Acquired mutations associated with ibrutinib resistance in Waldenström macroglobulinemia.

Overview

abstract

Ibrutinib produces high response rates and durable remissions in Waldenström macroglobulinemia (WM) that are impacted by MYD88 and CXCR4^WHIM mutations. Disease progression can develop on ibrutinib, although the molecular basis remains to be clarified. We sequenced sorted CD19⁺ lymphoplasmacytic cells from 6 WM patients who progressed after achieving major responses on ibrutinib using Sanger, TA cloning and sequencing, and highly sensitive and allele-specific polymerase chain reaction (AS-PCR) assays that we developed for Bruton tyrosine kinase (BTK) mutations.
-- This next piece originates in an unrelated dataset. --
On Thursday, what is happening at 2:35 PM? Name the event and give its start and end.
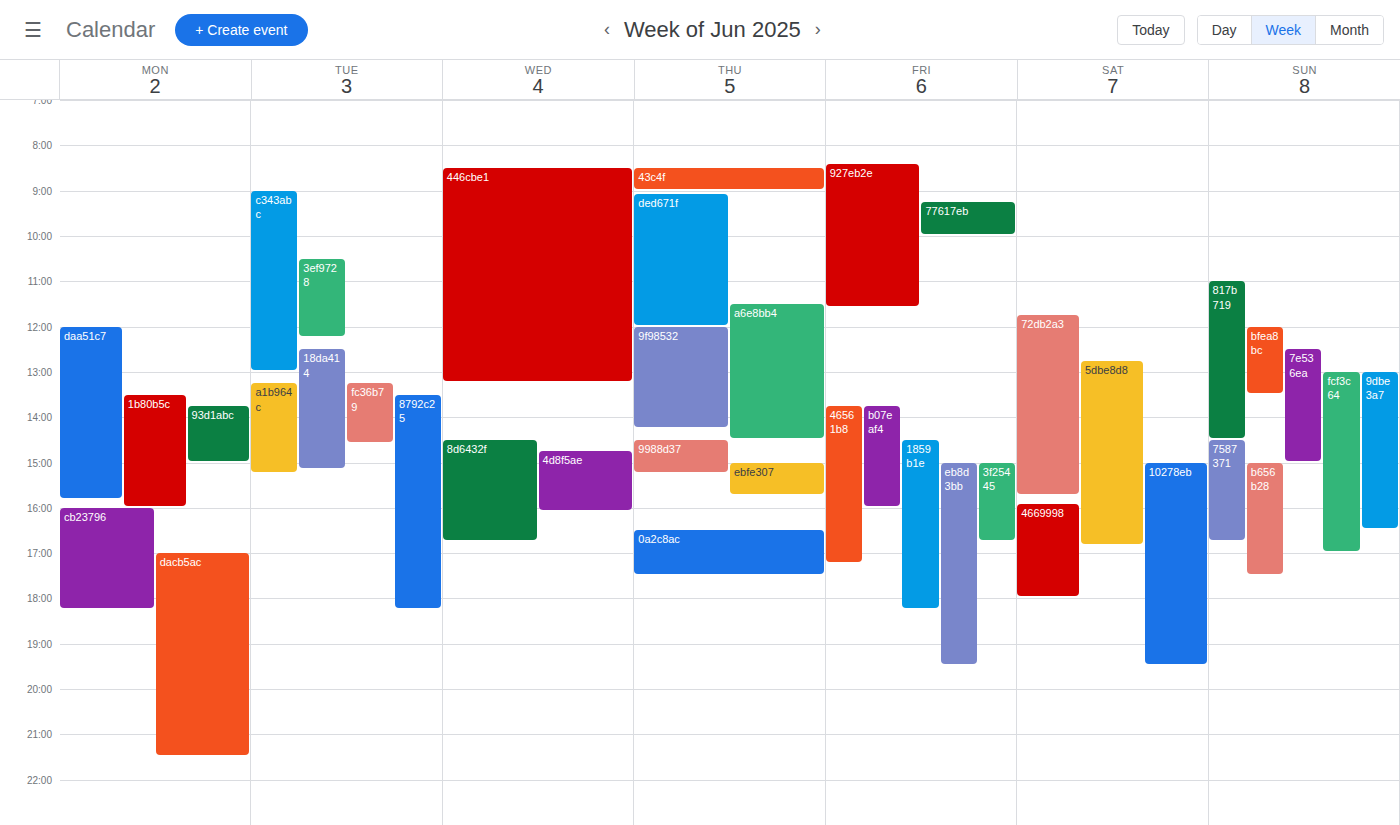
"9988d37", 2:30 PM to 3:15 PM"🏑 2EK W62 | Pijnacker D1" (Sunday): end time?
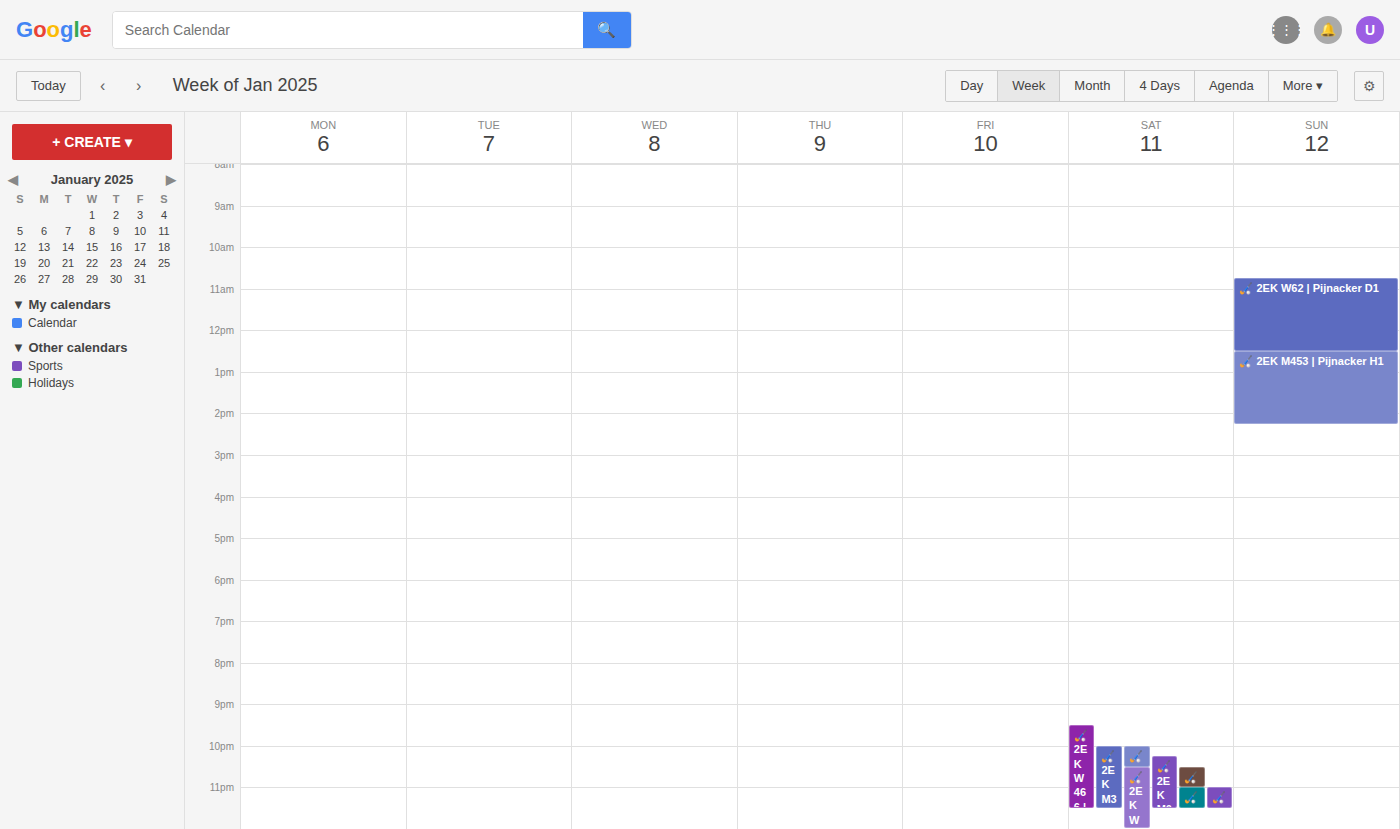
12:30 PMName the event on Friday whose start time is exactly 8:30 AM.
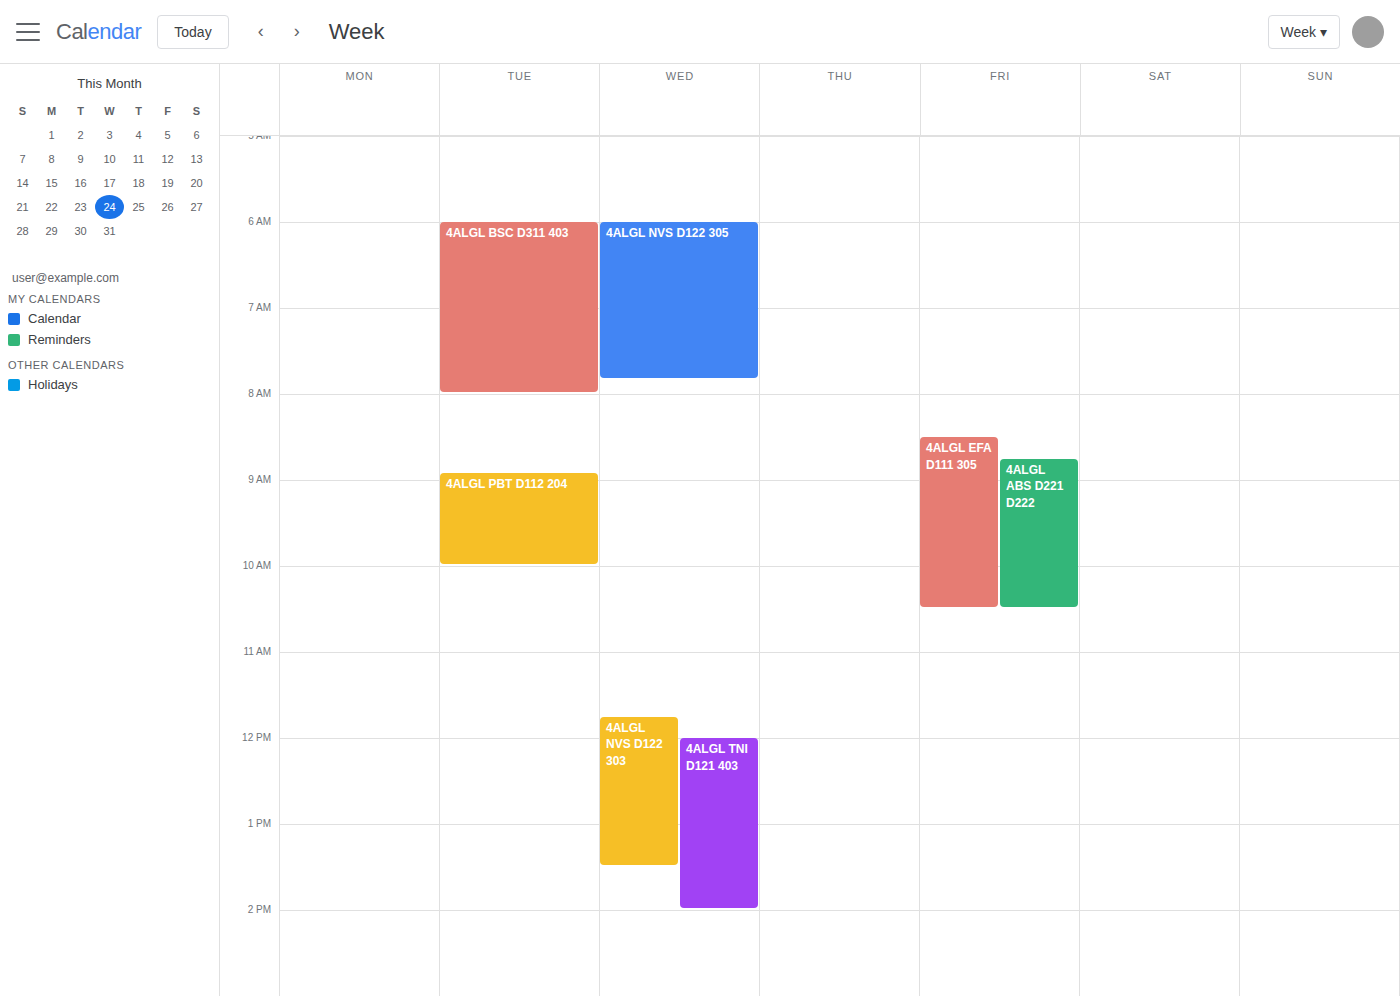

AS-PCR assays were used to screen patients with and without progressive disease on ibrutinib, and ibrutinib-naïve disease. Targeted next-generation sequencing was used to validate AS-PCR findings, assess for other BTK mutations, and other targets in B-cell receptor and MYD88 signaling. Among the 6 progressing patients, 3 had BTK^Cys481 variants that included BTK^{Cys481Ser(c.1635G>C and c.1634T>A)} and BTK^{Cys481Arg(c.1634T>C)} Two of these patients had multiple BTK mutations. Screening of 38 additional patients on ibrutinib without clinical progression identified BTK^Cys481 mutations in 2 (5.1%) individuals, both of whom subsequently progressed. BTK^Cys481 mutations were not detected in baseline samples or in 100 ibrutinib-naive WM patients. Using mutated MYD88 as a tumor marker, BTK^Cys481 mutations were subclonal, with a highly variable clonal distribution. Targeted deep-sequencing confirmed AS-PCR findings, and identified an additional BTK^{Cys481Tyr(c.1634G>A)} mutation in the 2 patients with multiple other BTK^Cys481 mutations, as well as CARD11^{Leu878Phe(c.2632C>T)} and PLCγ2^{Tyr495His(c.1483T>C)} mutations. Four of the 5 patients with BTK^C481 variants were CXCR4 mutated. BTK^Cys481 mutations are common in WM patients with clinical progression on ibrutinib, and are associated with mutated CXCR4.